Where does the string "высотной" appear in the listing below? Copy every line where it does.

===== Dataset records =====

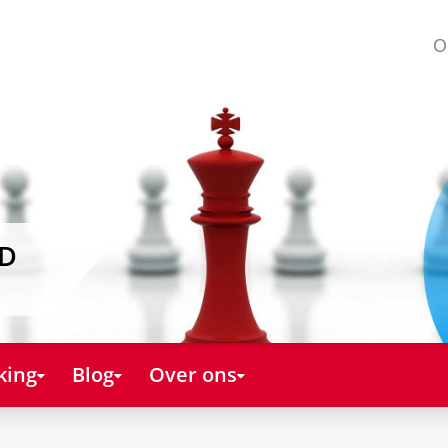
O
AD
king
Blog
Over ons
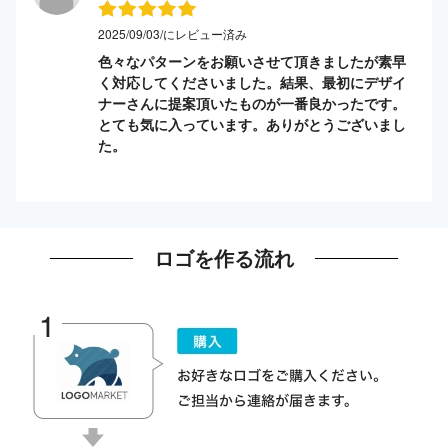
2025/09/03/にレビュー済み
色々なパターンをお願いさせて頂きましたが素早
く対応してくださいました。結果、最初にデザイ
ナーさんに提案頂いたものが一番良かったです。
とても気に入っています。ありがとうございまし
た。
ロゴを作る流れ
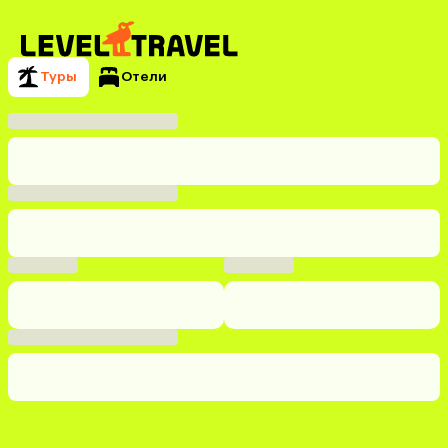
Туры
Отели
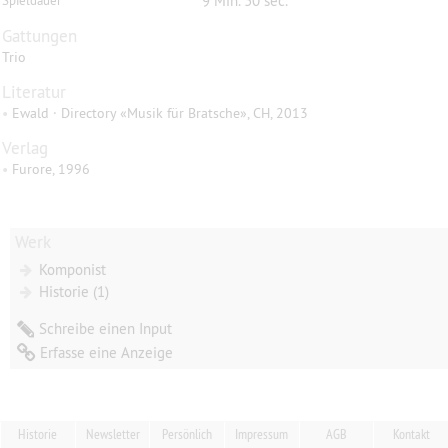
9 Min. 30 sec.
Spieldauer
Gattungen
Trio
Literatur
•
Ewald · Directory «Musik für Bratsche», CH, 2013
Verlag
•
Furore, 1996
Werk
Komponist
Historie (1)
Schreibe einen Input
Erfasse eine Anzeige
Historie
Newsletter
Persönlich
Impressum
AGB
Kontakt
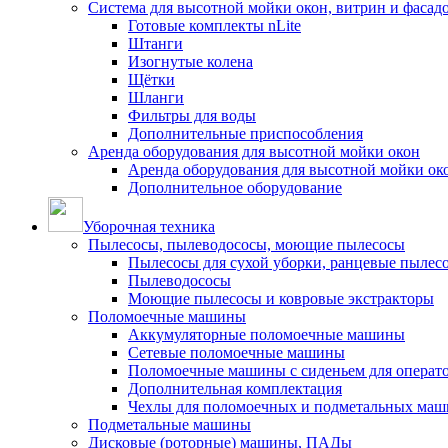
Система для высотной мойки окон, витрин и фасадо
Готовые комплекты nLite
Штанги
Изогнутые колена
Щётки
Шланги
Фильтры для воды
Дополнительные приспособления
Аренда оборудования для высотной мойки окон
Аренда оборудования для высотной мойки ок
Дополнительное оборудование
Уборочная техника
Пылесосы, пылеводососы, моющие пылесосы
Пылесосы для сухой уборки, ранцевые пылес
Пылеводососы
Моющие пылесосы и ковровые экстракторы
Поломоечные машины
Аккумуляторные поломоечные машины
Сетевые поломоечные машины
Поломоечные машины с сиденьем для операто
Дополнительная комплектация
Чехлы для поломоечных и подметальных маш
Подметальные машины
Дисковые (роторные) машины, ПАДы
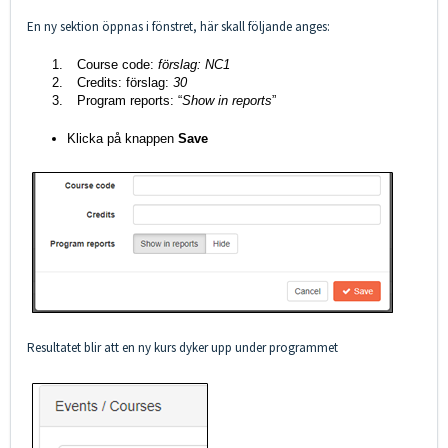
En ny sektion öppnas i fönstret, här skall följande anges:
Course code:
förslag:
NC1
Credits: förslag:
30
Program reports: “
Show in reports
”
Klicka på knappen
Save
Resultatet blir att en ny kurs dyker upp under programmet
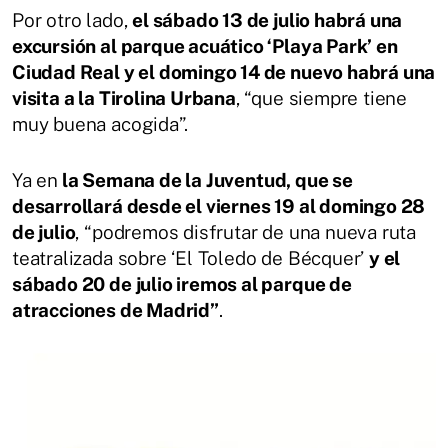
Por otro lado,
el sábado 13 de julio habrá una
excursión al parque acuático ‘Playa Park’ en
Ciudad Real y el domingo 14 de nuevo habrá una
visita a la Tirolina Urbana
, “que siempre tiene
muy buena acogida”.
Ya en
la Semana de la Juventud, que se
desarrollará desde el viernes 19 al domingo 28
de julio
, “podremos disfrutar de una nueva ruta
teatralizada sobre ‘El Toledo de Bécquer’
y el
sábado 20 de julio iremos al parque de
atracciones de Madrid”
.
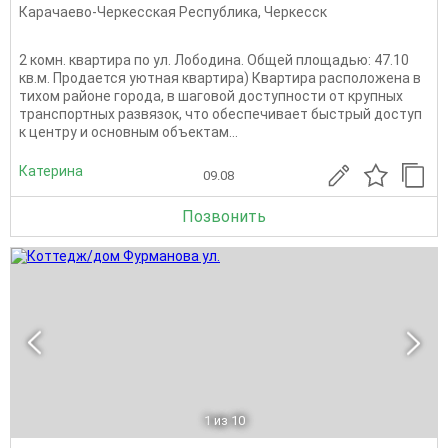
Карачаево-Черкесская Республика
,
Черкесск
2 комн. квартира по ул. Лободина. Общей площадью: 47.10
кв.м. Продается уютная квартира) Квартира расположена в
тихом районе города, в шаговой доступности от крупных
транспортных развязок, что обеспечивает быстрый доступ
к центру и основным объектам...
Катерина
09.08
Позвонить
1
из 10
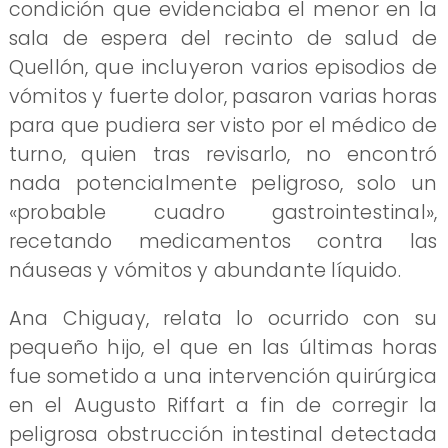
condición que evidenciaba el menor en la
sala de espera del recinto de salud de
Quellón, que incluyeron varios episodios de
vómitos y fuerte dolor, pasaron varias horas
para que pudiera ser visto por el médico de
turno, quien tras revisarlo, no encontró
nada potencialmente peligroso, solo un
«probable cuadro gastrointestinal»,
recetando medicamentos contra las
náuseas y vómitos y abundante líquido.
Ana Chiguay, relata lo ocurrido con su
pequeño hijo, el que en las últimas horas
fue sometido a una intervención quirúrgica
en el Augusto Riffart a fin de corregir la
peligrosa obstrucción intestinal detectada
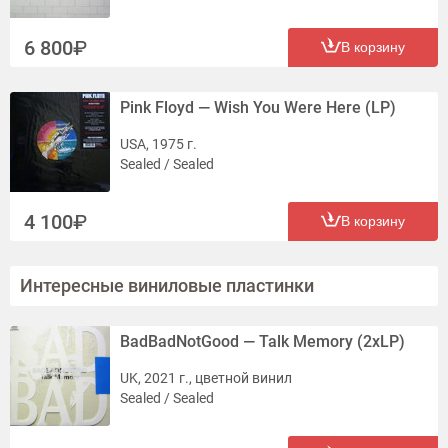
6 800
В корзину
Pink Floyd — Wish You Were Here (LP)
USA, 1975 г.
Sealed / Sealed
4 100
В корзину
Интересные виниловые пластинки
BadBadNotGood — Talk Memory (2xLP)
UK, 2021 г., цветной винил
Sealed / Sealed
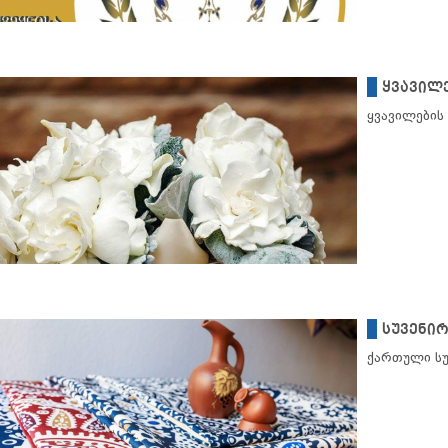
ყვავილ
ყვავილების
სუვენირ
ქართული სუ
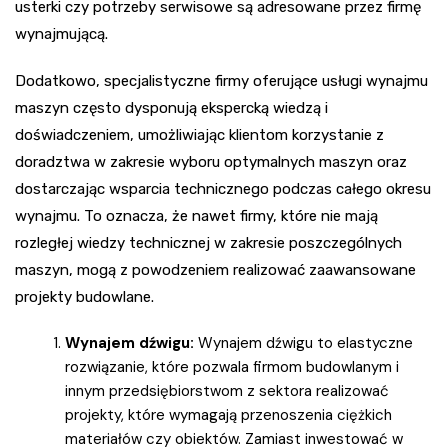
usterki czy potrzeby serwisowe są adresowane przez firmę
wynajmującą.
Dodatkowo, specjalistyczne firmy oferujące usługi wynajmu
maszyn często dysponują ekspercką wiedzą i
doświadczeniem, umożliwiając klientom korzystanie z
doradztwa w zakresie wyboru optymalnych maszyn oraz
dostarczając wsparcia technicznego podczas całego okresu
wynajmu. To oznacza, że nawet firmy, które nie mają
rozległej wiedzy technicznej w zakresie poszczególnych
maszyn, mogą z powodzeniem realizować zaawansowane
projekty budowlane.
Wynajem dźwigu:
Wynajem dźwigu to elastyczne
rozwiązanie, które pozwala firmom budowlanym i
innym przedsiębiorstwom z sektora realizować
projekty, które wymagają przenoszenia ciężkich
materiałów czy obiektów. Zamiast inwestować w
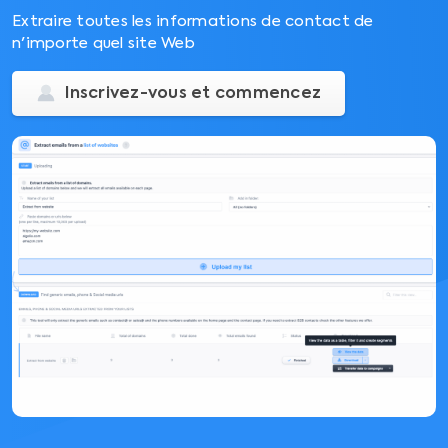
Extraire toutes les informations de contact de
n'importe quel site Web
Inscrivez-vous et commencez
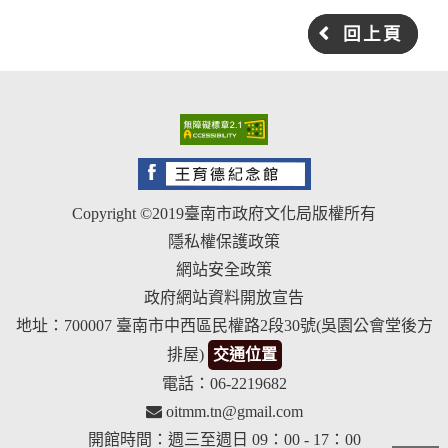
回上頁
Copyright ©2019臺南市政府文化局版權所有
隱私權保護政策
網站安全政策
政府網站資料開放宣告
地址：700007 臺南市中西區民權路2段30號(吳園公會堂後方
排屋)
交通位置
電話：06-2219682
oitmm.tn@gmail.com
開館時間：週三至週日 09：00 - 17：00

=====

→ Finished exercise:
Система для высотной мойки окон, витрин и фасадо
Аренда оборудования для высотной мойки окон
Аренда оборудования для высотной мойки ок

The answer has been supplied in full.